The Yakuza Papers, based very thinly on the life & times of an actual yakuza of the post-war period, was not Fukasaku's only gangster series, but it is representative of the altered genre. The series has now been released with excellent subtitles in a six-volume set of all five films plus a disc of extras. The individual films forming The Yakuza Papers saga are:
Battles Without Honor & Humanity (Jingi naki tataka). 1973
Deadly Fight in Hiroshima (Hiroshima shito hen). 1973
Proxy War (Dairi senso). 1973
Police Tactics (Chojo sakusen). 1974
Final Episode (Kanketsu-hen). 1974
Fukasaku's type of gangster film, & Bunta Sugawara's acting vehicles, were supposed to epitomize a change from Romanticist gangster films of the 1950s to about 1972, to Realistic gangster films from 1972 onward, though Bunta had already been appearing in non-romanticized gangster films even before The Godfather squashed the chivalrous type of gangster film once & for all. Bunta starred in the Gendai Yakuza series of six films between 1968 & 1972, with the last in that series directed by Fukasaku. It would be nice to have boxed sets of sundry other of these types of series.

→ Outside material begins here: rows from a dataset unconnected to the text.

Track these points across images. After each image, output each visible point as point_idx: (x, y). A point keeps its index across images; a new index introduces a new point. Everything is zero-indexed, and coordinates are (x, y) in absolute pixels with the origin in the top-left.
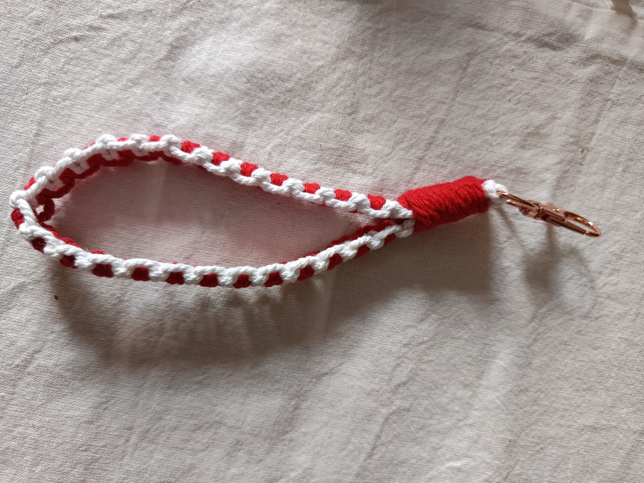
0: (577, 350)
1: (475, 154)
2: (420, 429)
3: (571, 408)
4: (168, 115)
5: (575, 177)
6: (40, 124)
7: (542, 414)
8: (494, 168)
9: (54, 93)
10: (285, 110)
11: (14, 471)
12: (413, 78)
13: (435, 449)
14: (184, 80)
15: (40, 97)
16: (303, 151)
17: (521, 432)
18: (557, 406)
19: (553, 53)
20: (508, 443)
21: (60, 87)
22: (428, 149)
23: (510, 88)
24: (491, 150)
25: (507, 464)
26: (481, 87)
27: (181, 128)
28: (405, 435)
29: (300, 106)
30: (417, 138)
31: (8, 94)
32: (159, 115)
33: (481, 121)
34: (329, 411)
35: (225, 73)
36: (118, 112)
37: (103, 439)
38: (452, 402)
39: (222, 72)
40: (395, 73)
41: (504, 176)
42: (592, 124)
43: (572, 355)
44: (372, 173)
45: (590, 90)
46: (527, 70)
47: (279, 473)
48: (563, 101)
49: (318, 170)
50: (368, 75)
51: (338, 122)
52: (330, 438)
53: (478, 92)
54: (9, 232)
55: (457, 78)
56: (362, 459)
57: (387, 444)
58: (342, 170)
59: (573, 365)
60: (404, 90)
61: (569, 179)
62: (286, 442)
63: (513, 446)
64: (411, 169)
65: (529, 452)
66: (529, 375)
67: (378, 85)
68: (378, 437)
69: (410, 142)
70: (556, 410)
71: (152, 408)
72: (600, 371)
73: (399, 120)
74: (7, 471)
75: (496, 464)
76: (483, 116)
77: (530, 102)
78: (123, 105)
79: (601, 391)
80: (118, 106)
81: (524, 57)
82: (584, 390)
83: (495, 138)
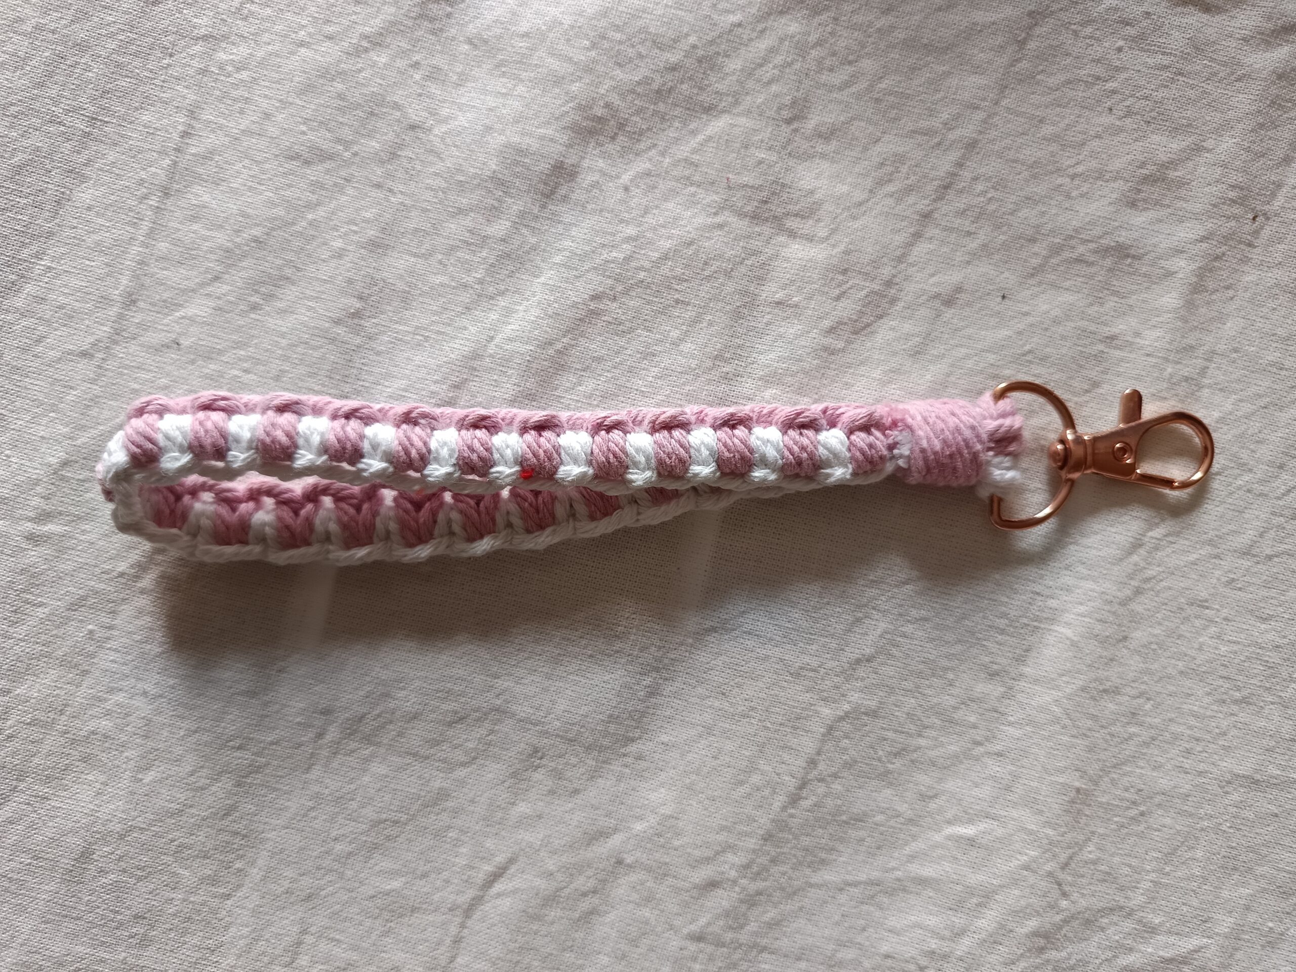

In reality the movement wasn't from romanticism to realism, but only to a new fantasy of the yakuza, a shift from meaningful violence erupting after other options have disappeared, to unrestrained meaningless mayhem born of anger, greed, stupidity, & lust for power. Yakuza films were suddenly void of the idea of "the exception," the gangster who could at least dream of doing good, whether or not his world made it easy.

That former assumption of a spark of good in a world of criminality was frankly the better way to tell a story, & turning yakuza films into tales of sociopathic behavior was one of the factors that brought about the decline of the Japanese gangster film, & the general collapse of the Japanese film industry during the 1970s & '80s.

The change in the genre was not wholly the fault of The Godfather (which was after all a great movie) but partly a desparate attempt to regain an audience, the classic type of gangser film of the 1960s having begun to fade as a national fad in Japan. The chivalrous films had a gigantic audience of the young & old, men & women; everyone saw them, & Ken Takakura in particular was revered as an incarnation of what it meant to be Japanese. But the new type psycho-gangster epic attracted an audience mainly of young men & never really regained Japan's universal fascination for the gangster world that had for so long been regarded as the final bastion of samurai ethos.

Although the mythic antihero was much more compelling than the treacherous sociopath, Bunta Sugawara's screen presence & suitability for the latter character type was undeniably extraordinary. The Yakuza Papers cycle are period pieces set in the immediate aftermath of the Pacific War, when the Japanese learned they were not an undefeatable divine race, & were told by their God, the Emperior, "I am not God." If there was no god, then everything that issued forth from that assumption, including Humanity & Duty & Honor, were likewise frauds, & all that remained was chaos.

Yakuza films of either group -- the sociopathic, or the chivalric -- can seem slow to the point of tedium to a novice viewer, & even the action can seem dull when the convoluted excessively complicated plot points seem ultimately of no consequence. Much of the tedium extends from the fact that the conventions of the genre were never aimed at western viewers. After viewing a great many such films, shared subtexts with specific cultural meaning become obvious, with tales of sociopaths conveying the loss of Humanity contiguous with the loss of the Emperor as God, & tales of chivalrous gamblers being the last-ditch effort to hold onto some element of tradition & order in a world that has come apart at the seams.

The kitschier ultra-modern yakuza films epitomized by Ichi the Killer (2001) & others by Takashi Miike, are more immediately accessible for their pure exploitation value. But if one has a grounding in the yakuza film types that came before, Miike's & similar directors' borrowings & twists on the classic methods reveal unexpected nuance & texture even in the newest class of yakuza films.